But the Maremma’s real golden age was brought about by the calm and industrious Etruscans. Etruria covers much of the modern Maremma and was a beautiful empire that funded its existence through mining and selling metals and golds to the rest of the pre-Roman world. Archaeologists believe the Etruscans were incredibly cultured, loved music and dancing, had a frighteningly-modern system of government and shared their knowledge with the Greeks.
Unfortunately, they weren’t the best soldiers, so when the Romans came to take their land, the Etruscans were wiped out. The Romans wanted the Maremma for its minerals, its thermal springs and access to the sea. You can still visit Etruscan cities throughout the Maremma. The best two are Vulci and Roselle and both are open to intrepid tourists all year round.
From the glory of Rome, the Maremma collapsed into age after age of fear, religious zealots and war. The two shining figures of the Middle Ages were the Aldobrandeschi and Orsini families. Both incredibly noble, and at times brash, they divided almost all of the Maremma between them from the 10th to the 15th century. They built the fortresses that dominate almost every modern Maremman city today.
But their rule couldn’t last forever and the Spanish and Sienese Republic tore the province apart. The Maremmani hated their foreign rulers, but they had to endure them for almost 300 years. By that point, the province had almost been entirely abandoned. Large swamps and coastal marshes covered the fertile lands, rivers without dams flooded the woods and Mediterranean vegetation. Malaria killed everyone, including Grand Duke Ferdinando III of Lorraine – the Medici who liberated the Maremma from their foreign invaders.

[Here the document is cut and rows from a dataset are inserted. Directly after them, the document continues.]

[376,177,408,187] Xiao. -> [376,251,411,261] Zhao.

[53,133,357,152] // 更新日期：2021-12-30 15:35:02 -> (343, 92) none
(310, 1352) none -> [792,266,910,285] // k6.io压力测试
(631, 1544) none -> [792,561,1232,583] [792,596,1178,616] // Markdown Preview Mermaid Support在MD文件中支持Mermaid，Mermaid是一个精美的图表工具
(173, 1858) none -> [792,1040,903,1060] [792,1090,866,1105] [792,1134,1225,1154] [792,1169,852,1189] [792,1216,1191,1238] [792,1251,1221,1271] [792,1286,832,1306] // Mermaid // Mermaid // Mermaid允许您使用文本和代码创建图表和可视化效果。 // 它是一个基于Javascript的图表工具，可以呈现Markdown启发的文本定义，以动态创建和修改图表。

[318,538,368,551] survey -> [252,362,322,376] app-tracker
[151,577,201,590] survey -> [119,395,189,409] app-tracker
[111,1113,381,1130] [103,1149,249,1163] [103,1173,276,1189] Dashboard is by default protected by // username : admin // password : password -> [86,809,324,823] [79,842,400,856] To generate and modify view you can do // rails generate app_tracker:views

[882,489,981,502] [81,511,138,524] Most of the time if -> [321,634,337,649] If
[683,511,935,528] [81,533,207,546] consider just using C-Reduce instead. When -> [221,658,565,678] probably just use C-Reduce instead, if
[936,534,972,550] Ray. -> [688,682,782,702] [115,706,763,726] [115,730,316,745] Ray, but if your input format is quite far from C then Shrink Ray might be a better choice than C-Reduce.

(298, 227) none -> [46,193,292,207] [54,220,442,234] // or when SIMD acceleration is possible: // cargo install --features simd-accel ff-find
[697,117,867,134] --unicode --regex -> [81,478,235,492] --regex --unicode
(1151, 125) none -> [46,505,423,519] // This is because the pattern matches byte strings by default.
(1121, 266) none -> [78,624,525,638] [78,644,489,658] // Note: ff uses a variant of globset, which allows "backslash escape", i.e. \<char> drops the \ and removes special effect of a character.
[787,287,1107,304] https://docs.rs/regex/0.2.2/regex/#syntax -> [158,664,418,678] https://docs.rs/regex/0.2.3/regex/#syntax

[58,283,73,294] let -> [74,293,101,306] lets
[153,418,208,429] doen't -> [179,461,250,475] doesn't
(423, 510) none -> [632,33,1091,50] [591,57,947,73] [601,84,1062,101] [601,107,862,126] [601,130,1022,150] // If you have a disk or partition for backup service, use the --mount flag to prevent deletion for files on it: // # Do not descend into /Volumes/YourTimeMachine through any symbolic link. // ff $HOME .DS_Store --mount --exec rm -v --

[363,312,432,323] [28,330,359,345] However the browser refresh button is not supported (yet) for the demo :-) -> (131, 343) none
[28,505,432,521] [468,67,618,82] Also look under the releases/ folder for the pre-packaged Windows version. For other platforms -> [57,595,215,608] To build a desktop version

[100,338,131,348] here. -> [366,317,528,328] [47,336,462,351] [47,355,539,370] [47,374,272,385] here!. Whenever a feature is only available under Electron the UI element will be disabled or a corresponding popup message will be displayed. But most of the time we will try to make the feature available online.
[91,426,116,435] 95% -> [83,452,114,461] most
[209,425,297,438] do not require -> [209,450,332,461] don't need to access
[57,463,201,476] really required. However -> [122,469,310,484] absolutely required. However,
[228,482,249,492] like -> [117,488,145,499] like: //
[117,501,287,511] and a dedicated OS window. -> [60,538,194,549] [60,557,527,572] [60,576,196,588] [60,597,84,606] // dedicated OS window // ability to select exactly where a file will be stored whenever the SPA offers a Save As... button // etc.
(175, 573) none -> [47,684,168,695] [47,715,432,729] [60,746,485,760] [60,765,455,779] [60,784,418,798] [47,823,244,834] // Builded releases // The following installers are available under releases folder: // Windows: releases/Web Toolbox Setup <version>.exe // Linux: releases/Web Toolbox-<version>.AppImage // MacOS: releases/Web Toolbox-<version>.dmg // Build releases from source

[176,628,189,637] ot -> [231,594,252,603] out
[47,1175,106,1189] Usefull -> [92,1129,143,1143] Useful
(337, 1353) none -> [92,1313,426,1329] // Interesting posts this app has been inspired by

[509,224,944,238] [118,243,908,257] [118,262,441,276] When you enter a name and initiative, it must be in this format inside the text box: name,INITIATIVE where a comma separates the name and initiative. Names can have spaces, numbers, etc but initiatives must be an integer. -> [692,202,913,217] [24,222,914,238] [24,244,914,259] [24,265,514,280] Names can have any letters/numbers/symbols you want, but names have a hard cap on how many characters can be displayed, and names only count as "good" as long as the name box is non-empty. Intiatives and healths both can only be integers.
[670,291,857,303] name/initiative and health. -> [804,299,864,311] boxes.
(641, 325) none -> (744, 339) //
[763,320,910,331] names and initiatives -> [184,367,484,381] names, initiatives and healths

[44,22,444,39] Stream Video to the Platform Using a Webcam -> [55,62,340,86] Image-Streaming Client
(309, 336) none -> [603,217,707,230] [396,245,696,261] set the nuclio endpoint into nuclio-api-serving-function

As I sit here and write this history, it seems a little bulky and dry, but you have to understand that it’s this history that defines the modern Maremma. The province itself was only united in the 18th century along with the Republic of Italy. Its residents may no longer remember a time when the Maremma was separate, but those dividing lines are still a part of their lives.
The locals here might call themselves Maremmani, but what they really mean is that they’re Mancianese, Pitiglianese, Grossetani. They have their own histories, their own traditions, their own cuisine and sometimes their own dialect. When I first came to the Maremma, I fell in love with this independence and assertiveness. No matter how small the city, there is always something that makes it unique from even its closest neighbours.
For a tourist, every Maremman city is like its own world. Centuries of history and an infectious heritage that is just waiting to be discovered city after city.